▶ ACTIVITY LIST:
1: Do these statements agree with the article on community programs that keep seniors out of the hospital? Answer yes or no for each, and quote the words from the article that decide it. (a) The researchers examined 14 initiatives. (b) Nursing homes used Project RED software to track residents' changing health status. (c) The Tuscaloosa program built on ties with local schools.
2: Could you write out the part of the article on community programs that keep seniors out of the hospital between "The study, done" and "with chronic disease.", inclusive?
3: Could you extend the article on community programs that keep seniors out of the hospital, starting after its last sentence?

▶ PAGE EXTRACT:

Broad-based, integrated, community-wide initiatives can help keep seniors out of the hospital, says an important new study from the Journal of the American Medical Association.
The study, done by a team led by Dr. Joanne Lynn of the Altarum Institute’s Center on Elder Care and Advanced Illness is new evidence that by working together, hospitals, physicians, social workers, nursing homes, home health agencies, and community organizations can help seniors reduce both initial hospitalizations and readmissions. This suggests that such teamwork can improve the quality of care for elders with chronic disease.
The researchers looked at 14 initiatives across the country, all involving Medicare Quality Improvement Organizations (QIOs). These are private, Medicare-funded groups that work with medical providers and seniors in each state to improve the quality and efficiency of health care. The study looked at networks in a broad range of communities throughout the country from Miami, FL to Whatcom County, WA. The sites were rich and poor, urban and rural, and those with relatively high hospital usage and those with lower utilization.
Participants used a wage range of methods to reduce hospitalizations. Nearly all used care transition nurses who are specially trained to coach high-risk patients in ways to care for themselves. Most used Project RED (Re-Engineered Discharge) that standardizes hospital discharges. Nursing homes used software called INTERACT which helps nurses identify and manage residents’ changing health status. What’s striking is these are all readily available off-the-shelf tools that any facility can use.
Some of the programs also used community relationships to help seniors stay out of the hospital. The program in Tuscaloosa, AL, for instance, built on ties with local churches. I have written in the past about a similar model in Memphis TN that aims to accomplish the same goal.

▶ DATASET EXTRACT:
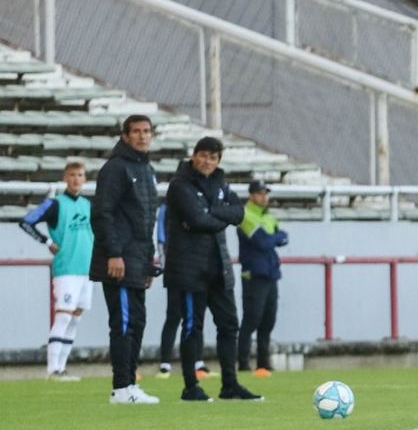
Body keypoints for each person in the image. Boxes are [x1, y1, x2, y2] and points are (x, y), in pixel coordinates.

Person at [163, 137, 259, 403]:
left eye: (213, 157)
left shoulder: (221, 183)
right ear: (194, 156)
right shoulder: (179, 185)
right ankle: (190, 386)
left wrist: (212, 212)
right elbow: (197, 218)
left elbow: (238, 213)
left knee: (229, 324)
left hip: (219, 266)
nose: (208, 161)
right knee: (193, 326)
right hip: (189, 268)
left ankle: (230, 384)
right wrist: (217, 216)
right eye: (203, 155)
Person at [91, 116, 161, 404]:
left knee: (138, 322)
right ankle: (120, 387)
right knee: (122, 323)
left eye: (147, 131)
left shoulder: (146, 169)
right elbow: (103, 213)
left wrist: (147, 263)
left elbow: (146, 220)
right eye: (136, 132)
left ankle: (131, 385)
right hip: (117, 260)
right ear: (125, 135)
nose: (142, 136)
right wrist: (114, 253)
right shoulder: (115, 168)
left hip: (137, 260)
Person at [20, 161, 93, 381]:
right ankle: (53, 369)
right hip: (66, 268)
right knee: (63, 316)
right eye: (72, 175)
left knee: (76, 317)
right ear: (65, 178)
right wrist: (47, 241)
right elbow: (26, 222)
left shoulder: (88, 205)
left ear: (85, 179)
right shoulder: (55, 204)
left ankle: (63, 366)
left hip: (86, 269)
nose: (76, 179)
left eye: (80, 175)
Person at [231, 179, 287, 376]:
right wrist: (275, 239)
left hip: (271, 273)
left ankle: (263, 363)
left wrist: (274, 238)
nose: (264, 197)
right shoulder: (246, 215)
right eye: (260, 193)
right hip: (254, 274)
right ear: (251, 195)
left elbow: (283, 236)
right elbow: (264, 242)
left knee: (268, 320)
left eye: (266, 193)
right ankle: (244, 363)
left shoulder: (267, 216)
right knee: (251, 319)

--

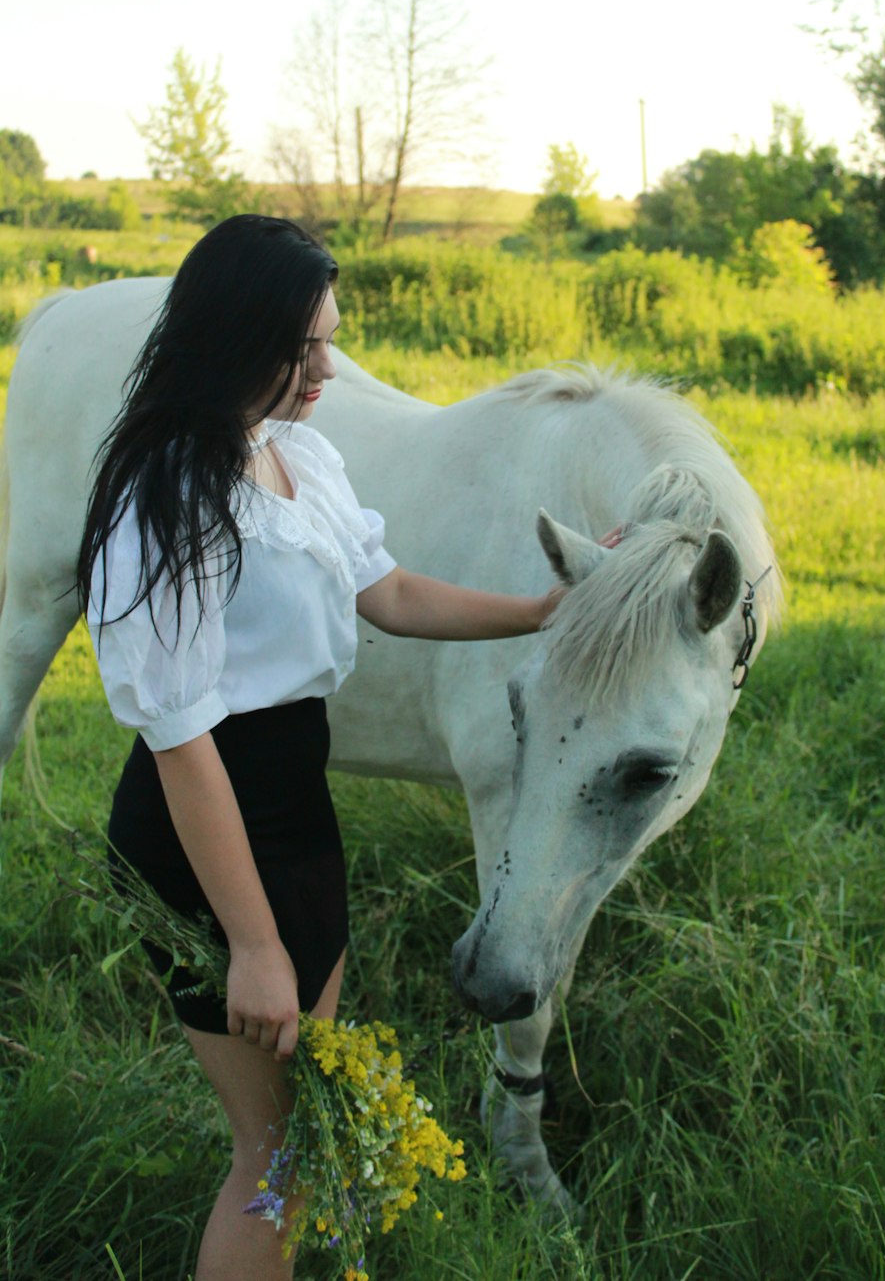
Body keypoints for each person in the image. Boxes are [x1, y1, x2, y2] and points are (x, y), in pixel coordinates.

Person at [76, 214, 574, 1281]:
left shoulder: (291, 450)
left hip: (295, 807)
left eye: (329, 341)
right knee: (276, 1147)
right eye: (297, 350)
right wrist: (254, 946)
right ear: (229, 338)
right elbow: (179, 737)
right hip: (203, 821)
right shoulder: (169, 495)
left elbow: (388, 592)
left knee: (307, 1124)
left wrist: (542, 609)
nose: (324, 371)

* * *

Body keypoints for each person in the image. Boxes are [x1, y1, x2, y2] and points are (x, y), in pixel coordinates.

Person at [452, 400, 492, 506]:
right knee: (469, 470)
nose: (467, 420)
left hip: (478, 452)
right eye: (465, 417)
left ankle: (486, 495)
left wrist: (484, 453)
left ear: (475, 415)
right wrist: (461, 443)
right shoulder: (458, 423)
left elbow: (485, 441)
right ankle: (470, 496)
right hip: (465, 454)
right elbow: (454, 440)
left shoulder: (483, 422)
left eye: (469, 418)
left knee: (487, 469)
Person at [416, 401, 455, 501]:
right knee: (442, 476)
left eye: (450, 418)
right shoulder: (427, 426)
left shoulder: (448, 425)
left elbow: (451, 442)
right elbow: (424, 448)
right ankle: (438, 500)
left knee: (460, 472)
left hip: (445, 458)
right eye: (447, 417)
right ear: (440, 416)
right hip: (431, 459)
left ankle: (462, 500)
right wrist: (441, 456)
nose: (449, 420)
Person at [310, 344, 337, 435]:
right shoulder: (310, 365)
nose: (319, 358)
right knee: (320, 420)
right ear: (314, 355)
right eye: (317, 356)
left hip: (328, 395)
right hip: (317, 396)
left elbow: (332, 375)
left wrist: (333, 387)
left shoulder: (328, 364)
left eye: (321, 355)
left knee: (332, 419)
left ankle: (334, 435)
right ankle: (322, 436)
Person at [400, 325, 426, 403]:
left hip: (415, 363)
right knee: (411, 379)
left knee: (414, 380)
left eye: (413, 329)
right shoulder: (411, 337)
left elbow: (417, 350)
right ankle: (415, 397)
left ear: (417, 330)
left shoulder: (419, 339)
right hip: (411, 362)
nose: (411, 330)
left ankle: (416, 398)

▶ ANSWERS TO THE PROBLEMS:
1:
(a) Yes: "The researchers looked at 14 initiatives across the country"
(b) No: "Nursing homes used software called INTERACT which helps nurses identify and manage residents’ changing health status."
(c) No: "The program in Tuscaloosa, AL, for instance, built on ties with local churches."

2:
The study, done by a team led by Dr. Joanne Lynn of the Altarum Institute’s Center on Elder Care and Advanced Illness is new evidence that by working together, hospitals, physicians, social workers, nursing homes, home health agencies, and community organizations can help seniors reduce both initial hospitalizations and readmissions. This suggests that such teamwork can improve the quality of care for elders with chronic disease.

3:
In other communities, hospitals and nursing homes did a better job sharing data. In others, nursing facilities changed the way they cared for new admissions. My friend Joanne Kenen wrote a nice piece for Politico describing how some of these local projects operate.
The bottom line is that both initial hospitalizations and rehospitalizations were lower in the 14 communities than in 50 similar communities that did not use these interventions.
There are several important caveats to this study. The first is that fewer hospitalizations are not necessarily the same as better care. It was also hard to find perfect matches between those communities that used the initiatives and those that did not. It also turned out that hospitalizations and readmissions declined in both sets of communities, though they fell more in those that implemented quality programs. Finally, while admissions and readmissions fell, rehospitalizations as a percentage of discharges (a commonly used measure) did not.
Still, this study builds on a growing body of evidence that when doctors, hospitals, nursing homes, community organizations, and patients themselves work together, seniors are more likely to do a better job caring for themselves. And that can keep them out of the hospital, which is usually a very good thing.